Like everything long lasting, CrossFit is evolving. While the definition of core strength may still be the best out there, more and more coaches and athletes are embracing the details of training before and after the Workout of the Day. These days, coaches are taking more pride than ever in programming ideal warm-up scenarios. Furthermore, the skills and drills we do are taking on more of an intentional focus than ever.
The thought of accessory work, in and of itself, never existed outside the ethos of CrossFit, but the practice of it was often neglected because of the priority placed on the WOD.
Now that we’re seeing the community, especially at the highest levels of fitness, embrace specific accessory work to address weakness and forge more complete athletes, abdominal strength work is becoming back in vogue. To really master this craft, we ought to look to the subject-matter experts. How does abdominal training look for gymnasts? Powerlifters?

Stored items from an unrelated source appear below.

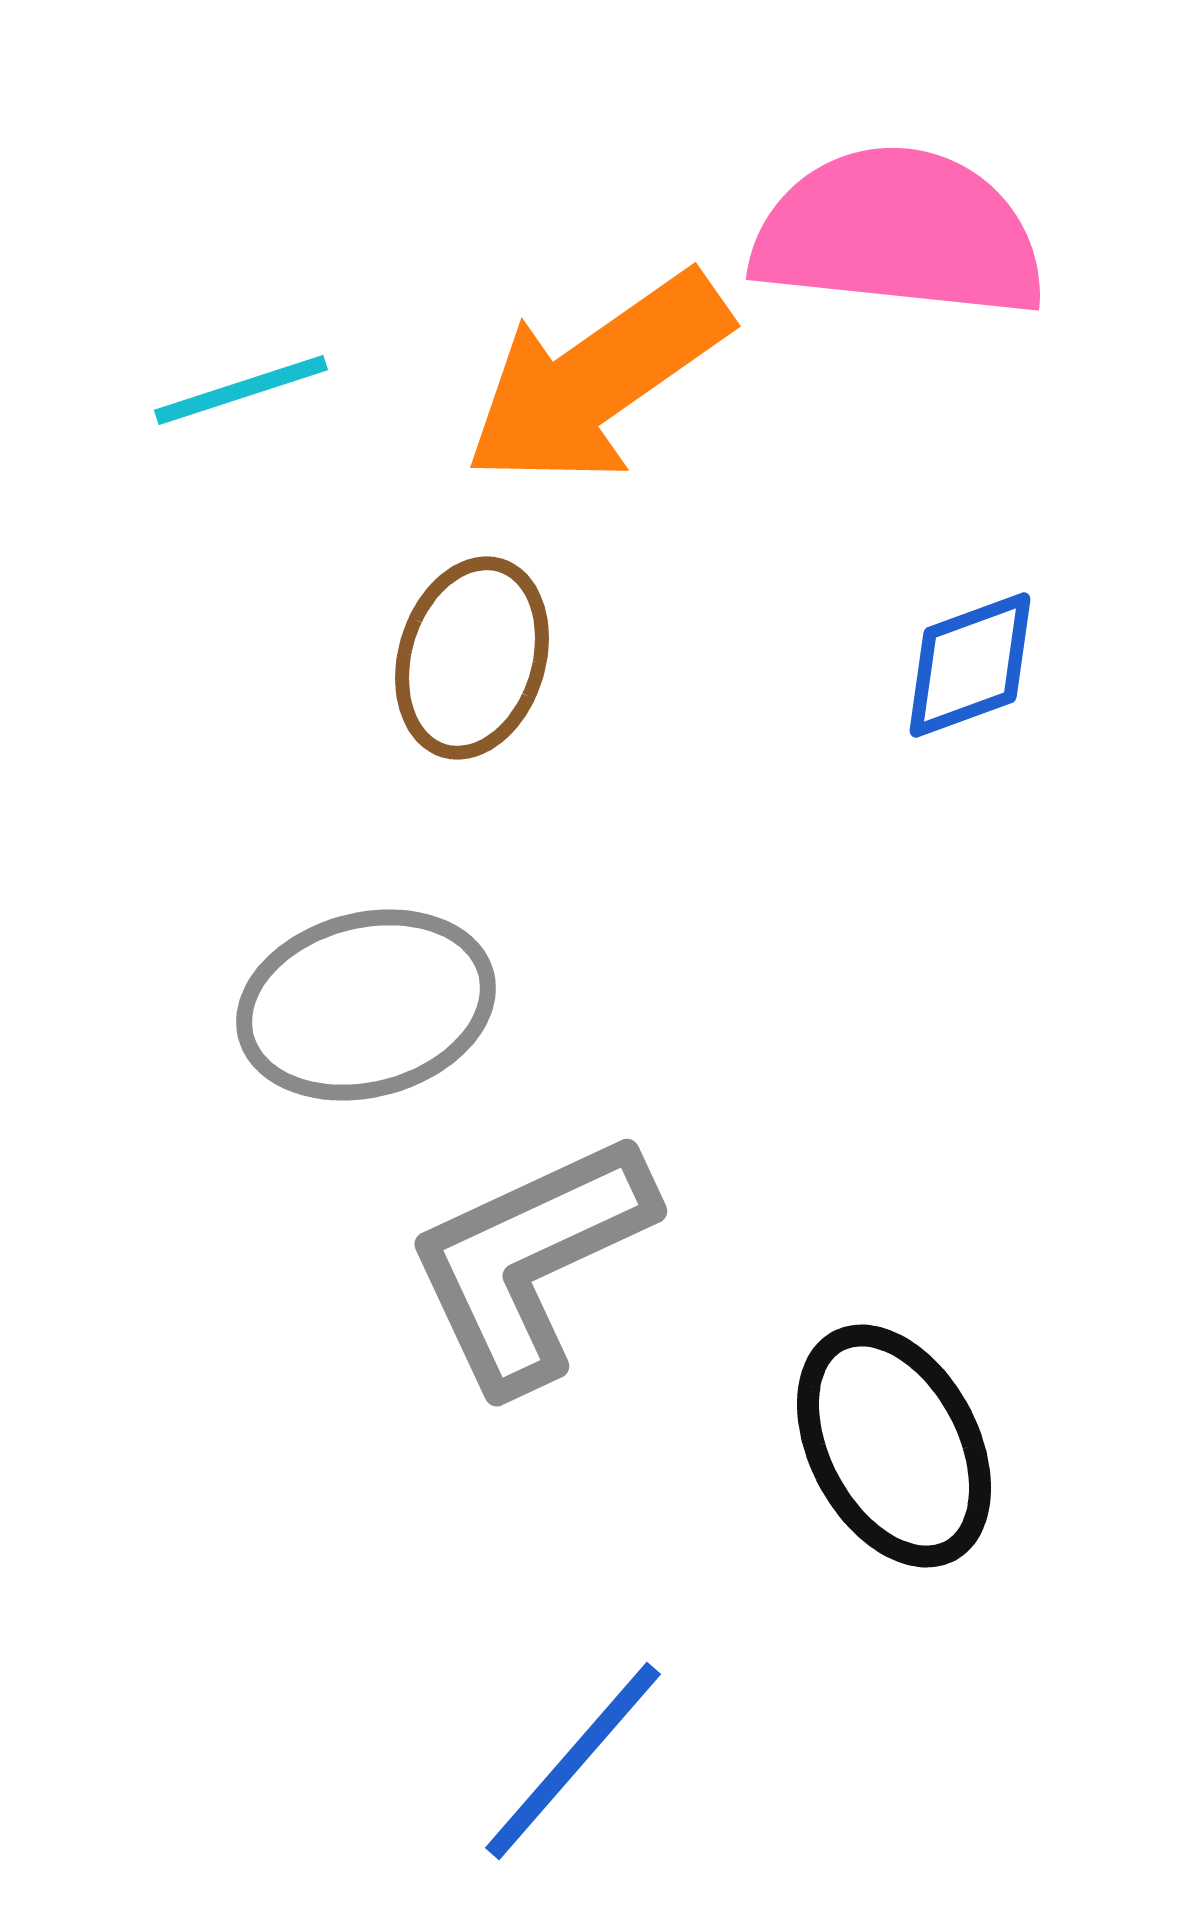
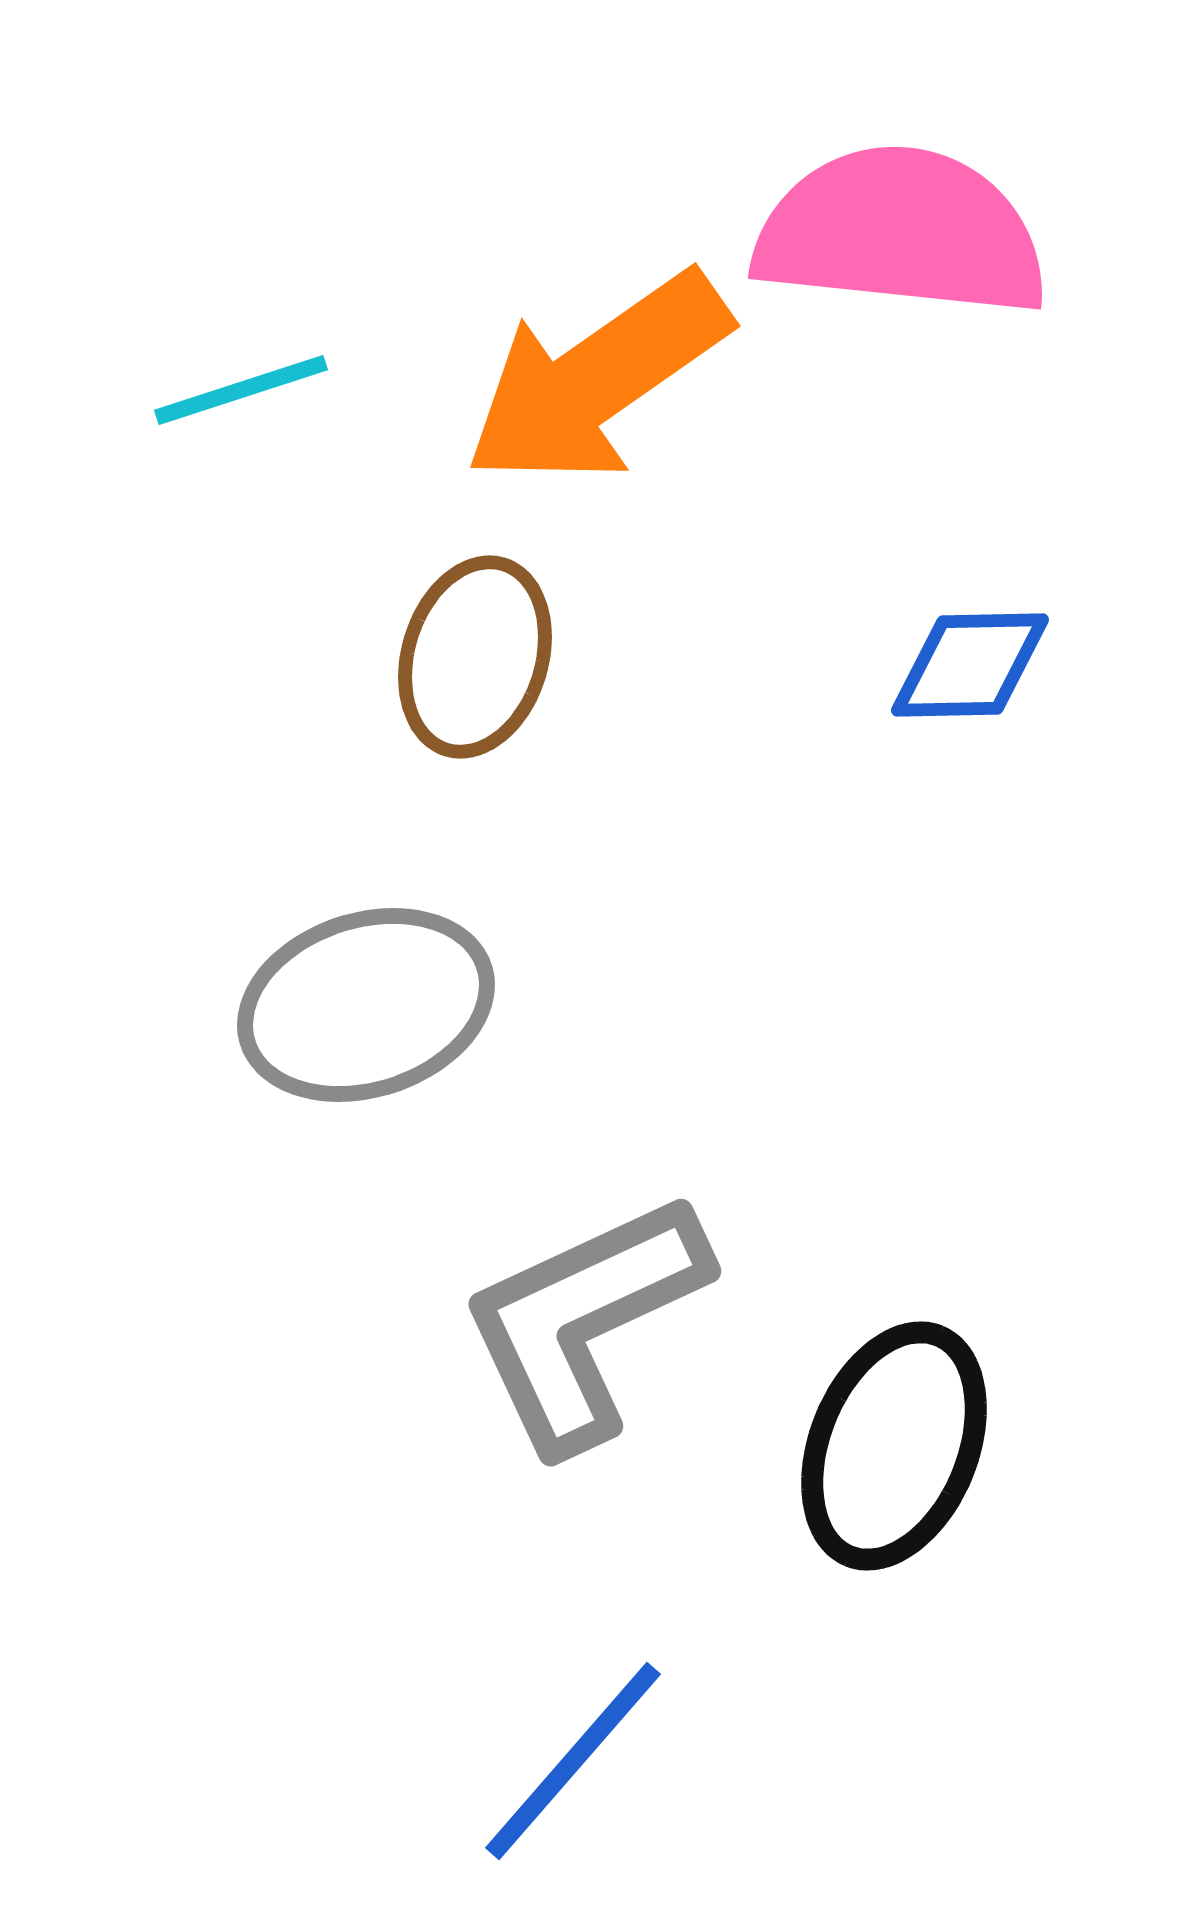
pink semicircle: moved 2 px right, 1 px up
brown ellipse: moved 3 px right, 1 px up
blue diamond: rotated 19 degrees clockwise
gray ellipse: rotated 3 degrees counterclockwise
gray L-shape: moved 54 px right, 60 px down
black ellipse: rotated 50 degrees clockwise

Stereotypically speaking, most coaches view abs through the lens of old-school fitness practices, which are full of high-rep, bodyweight abdominal training (think planks, V-ups, hollow rocks and sit-ups). At best, most abdominal training would take a gymnastics approach and get as fancy or challenging as parallette work, strict pikes and leg raises. These are all wonderful exercises.
With this narrow focus comes opportunity. Many athletes need core stress for the reasons described in the CrossFit definition. We need to maintain midline stability under increasingly more challenging loads. Through this lens, the abdominal work done by powerlifters at the highest level might be a great place to find ideas. In many ways, sets of 30 sit-ups are fine but often not fit for the task we’re often asking our core to do, which is to maintain position for much fewer, heavier reps.
We’ve had great success at implementing heavy variations of core exercises that have loads self-selected by hypertrophic rep ranges. Want to do sit-ups? What would it look like to do three sets of eight. To make it a challenge worthy of adaptation, we’d need to load the system. Sit-ups with barbells, weighted planks and other core challenges that are a challenge at lower rep ranges (eight, 10, 12) can fill a much-needed hole in the core-strength department.